2) Net profit: late‑year geopolitical disruption
- Higher rerouting costs driving operational inefficiencies
- Capacity constraints limiting flights and revenue conversion
- Shock occurred late in the year, limiting absorption of its impact
The driver is an external late‑cycle shock, not structural weakness.
3) Cargo as a structural stabiliser
- Robust global demand (maritime disruptions)
- Strategic advantage of Doha hub (Hamad International)
- Offsets passenger revenue volatility
4) Network strategy remains a core advantage
- Doha hub model
- Long‑haul connectivity Europe–Asia–Africa
- Alliance feed via Oneworld
Structural comparison: Qatar Airways vs Emirates vs Etihad
Revenue and profitability
| Airline | Revenue FY2025/26 | Net profit | Position |
|---|---|---|---|
| Qatar Airways | QAR 83.75bn (~$23.0bn) | ~QAR 7.08bn (~$1.94bn) | Mid‑tier global carrier |
| Emirates | ~$40–41bn | ~$6.2bn | Global profitability leader |
| Etihad | ~$7–8bn | ~$0.7bn | Mid‑size restructuring carrier |
Emirates generates approximately 3× Qatar Airways’ net profit with nearly 2× revenue scale.
Fleet size and structure
| Airline | Fleet size | Structure |
|---|---|---|
| Qatar Airways | ~230–260 aircraft | A350 + 777 (long‑haul focused) |
| Emirates | ~260 aircraft | 100% widebody (A380 + 777) |
| Etihad | ~120–127 aircraft | Mixed fleet under restructuring |
Market positioning
Qatar Airways — Premium Network Carrier
- Focus: global connectivity via Doha
- Strength: Qsuite + hub efficiency
- Strategy: resilience and flexibility under geopolitical stress
Emirates — Ultra‑scale Premium Carrier
- Focus: global long‑haul dominance via Dubai
- Strategy: scale economics + premium segmentation
- Strength: unmatched scale and brand consistency
Etihad — Optimised Premium Niche Carrier
- Focus: profitability over size
- Strategy: selective route optimisation, high yields
- Status: ongoing post‑restructuring phase
Conclusion
- Record revenue QAR 83.75bn (~$23bn)
- Record operating profit QAR 15.2bn (~$4.1bn)

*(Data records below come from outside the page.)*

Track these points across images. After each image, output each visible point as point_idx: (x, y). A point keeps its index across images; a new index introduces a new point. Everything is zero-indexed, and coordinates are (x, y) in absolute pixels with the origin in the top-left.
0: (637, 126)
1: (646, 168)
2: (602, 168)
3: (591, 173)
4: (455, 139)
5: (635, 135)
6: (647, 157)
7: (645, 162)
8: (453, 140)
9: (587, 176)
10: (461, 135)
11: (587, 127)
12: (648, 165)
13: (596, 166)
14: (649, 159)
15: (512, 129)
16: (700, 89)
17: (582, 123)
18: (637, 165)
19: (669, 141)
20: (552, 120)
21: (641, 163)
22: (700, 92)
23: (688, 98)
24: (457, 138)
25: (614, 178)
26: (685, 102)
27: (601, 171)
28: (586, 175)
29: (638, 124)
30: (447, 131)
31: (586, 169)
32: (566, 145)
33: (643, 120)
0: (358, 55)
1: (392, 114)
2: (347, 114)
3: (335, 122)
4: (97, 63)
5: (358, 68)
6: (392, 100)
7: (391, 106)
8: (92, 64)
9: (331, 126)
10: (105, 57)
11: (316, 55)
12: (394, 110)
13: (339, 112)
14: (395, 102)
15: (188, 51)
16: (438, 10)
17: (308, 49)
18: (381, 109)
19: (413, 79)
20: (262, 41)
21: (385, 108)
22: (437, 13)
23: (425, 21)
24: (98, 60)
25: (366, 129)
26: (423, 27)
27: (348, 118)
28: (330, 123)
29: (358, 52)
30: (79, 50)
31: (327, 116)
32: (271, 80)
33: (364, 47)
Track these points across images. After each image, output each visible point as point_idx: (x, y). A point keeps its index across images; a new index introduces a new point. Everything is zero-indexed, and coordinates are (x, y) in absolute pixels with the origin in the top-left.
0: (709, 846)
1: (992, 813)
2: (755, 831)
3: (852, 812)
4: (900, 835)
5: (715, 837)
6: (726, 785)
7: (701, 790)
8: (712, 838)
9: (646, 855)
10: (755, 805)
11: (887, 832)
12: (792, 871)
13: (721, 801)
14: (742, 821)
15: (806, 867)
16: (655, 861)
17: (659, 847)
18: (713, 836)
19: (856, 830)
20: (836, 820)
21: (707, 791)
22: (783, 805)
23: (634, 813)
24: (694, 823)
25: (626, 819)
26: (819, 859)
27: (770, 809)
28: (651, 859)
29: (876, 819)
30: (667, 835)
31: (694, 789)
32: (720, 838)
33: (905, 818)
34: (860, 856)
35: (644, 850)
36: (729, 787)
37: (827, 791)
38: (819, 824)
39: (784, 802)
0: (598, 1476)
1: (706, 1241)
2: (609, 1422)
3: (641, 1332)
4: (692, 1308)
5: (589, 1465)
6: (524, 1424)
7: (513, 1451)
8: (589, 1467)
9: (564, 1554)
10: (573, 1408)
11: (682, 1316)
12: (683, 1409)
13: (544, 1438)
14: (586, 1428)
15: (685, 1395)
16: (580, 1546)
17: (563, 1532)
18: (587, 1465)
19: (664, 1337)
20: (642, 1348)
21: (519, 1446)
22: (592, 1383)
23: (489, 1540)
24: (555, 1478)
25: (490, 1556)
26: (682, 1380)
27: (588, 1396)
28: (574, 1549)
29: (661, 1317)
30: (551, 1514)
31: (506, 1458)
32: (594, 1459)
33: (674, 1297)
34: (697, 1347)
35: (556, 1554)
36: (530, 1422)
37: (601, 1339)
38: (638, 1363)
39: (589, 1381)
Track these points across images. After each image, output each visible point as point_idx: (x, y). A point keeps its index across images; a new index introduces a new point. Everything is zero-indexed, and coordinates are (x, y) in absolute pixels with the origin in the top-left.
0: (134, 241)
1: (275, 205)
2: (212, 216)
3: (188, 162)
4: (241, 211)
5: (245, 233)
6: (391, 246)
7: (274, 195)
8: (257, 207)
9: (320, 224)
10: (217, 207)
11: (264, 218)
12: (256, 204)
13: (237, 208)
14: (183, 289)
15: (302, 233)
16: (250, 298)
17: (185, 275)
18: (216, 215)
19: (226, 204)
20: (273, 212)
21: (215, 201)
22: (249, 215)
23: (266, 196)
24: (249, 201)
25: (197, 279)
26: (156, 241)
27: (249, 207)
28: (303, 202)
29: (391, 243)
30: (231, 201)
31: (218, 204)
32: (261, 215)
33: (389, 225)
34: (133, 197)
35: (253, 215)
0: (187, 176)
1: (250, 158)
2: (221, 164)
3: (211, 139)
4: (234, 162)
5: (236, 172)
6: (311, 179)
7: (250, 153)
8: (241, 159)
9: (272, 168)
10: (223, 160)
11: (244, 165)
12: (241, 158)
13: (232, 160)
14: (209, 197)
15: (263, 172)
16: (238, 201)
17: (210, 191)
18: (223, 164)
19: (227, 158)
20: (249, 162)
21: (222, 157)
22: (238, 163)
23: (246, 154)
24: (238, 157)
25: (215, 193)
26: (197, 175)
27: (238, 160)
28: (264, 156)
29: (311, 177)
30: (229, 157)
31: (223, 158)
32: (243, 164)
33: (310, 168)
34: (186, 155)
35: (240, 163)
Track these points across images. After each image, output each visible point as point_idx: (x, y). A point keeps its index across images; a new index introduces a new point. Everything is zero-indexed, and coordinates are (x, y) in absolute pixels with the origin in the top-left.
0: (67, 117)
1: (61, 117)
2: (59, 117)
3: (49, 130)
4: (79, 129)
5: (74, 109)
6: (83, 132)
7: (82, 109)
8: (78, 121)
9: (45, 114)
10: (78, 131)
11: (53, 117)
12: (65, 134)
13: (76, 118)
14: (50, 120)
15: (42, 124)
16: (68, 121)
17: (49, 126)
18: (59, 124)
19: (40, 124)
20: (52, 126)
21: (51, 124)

- Net profit QAR 7.08bn (~$1.94bn), down 7–10% YoY
- Cargo‑led resilience
- Net decline primarily from late‑year geopolitical disruption, not structural deterioration
Comparatively, Emirates leads on scale and profitability; Etihad continues restructuring; Qatar remains high‑performing but more shock‑sensitive.